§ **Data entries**
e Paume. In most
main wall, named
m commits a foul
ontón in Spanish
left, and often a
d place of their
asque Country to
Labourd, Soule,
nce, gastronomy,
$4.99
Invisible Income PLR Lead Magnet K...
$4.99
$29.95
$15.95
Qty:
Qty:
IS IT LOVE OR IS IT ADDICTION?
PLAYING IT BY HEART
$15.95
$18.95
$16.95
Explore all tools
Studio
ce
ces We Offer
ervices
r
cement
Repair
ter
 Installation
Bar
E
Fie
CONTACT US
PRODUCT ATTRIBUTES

==

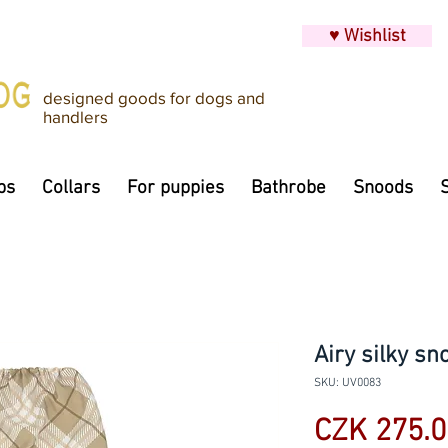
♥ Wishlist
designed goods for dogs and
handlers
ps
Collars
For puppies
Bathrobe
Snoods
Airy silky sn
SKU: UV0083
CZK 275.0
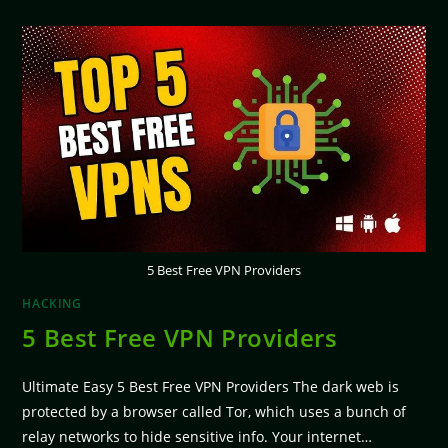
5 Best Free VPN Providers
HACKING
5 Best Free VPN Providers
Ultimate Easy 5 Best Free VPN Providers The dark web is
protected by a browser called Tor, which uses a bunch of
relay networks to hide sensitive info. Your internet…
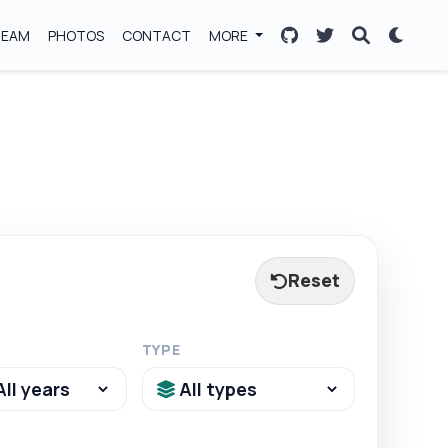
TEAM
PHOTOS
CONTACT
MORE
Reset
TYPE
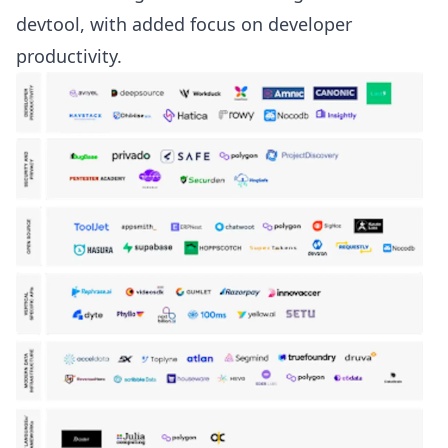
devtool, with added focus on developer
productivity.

§ **What you have to do**
Using the records above, repeat exactly the run of lines that starts with the line with "For puppies" and goes on through the line with "productivity."; omit each picture.

§ **Response**
For puppies
Bathrobe
Snoods
Airy silky sn
SKU: UV0083
CZK 275.0
5 Best Free VPN Providers
HACKING
5 Best Free VPN Providers
Ultimate Easy 5 Best Free VPN Providers The dark web is
protected by a browser called Tor, which uses a bunch of
relay networks to hide sensitive info. Your internet…
TEAM
PHOTOS
CONTACT
MORE
Reset
TYPE
devtool, with added focus on developer
productivity.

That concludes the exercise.